:: What you will do ::
Please print the entries below exactly, from the line with "left shoulder: (515, 261)" through the line with "right hip: (196, 10)", including both of those lines and leaving out all others.

:: Task input ::
::::::::

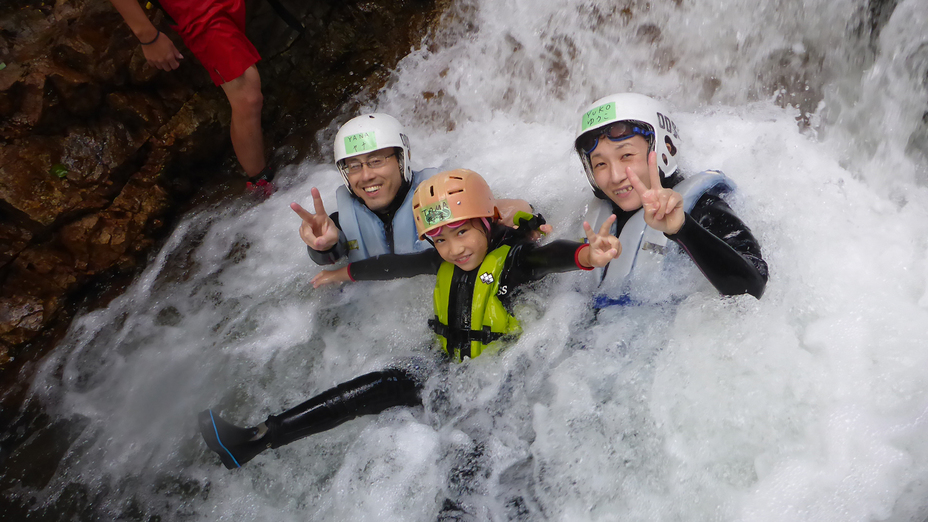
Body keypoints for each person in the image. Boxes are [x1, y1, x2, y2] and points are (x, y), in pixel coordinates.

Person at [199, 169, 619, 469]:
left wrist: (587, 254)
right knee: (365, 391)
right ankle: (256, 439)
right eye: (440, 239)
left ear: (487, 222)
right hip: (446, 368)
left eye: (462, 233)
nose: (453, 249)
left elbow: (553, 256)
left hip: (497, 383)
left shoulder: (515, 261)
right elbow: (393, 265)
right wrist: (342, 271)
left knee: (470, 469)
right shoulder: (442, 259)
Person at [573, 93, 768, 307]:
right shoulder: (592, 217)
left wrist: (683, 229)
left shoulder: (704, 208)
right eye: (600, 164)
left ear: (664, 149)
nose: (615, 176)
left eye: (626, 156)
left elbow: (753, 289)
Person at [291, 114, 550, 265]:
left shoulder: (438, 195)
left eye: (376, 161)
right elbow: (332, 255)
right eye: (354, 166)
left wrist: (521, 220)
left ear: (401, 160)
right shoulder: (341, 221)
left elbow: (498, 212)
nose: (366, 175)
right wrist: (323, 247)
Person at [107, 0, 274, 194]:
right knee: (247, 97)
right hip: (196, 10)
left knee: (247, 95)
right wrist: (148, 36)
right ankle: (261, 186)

::::::::

:: Your solution ::
left shoulder: (515, 261)
right elbow: (393, 265)
right wrist: (342, 271)
left knee: (470, 469)
right shoulder: (442, 259)
Person at [573, 93, 768, 307]:
right shoulder: (592, 217)
left wrist: (683, 229)
left shoulder: (704, 208)
right eye: (600, 164)
left ear: (664, 149)
nose: (615, 176)
left eye: (626, 156)
left elbow: (753, 289)
Person at [291, 114, 550, 265]:
left shoulder: (438, 195)
left eye: (376, 161)
right elbow: (332, 255)
right eye: (354, 166)
left wrist: (521, 220)
left ear: (401, 160)
right shoulder: (341, 221)
left elbow: (498, 212)
nose: (366, 175)
right wrist: (323, 247)
Person at [107, 0, 274, 194]:
right knee: (247, 97)
right hip: (196, 10)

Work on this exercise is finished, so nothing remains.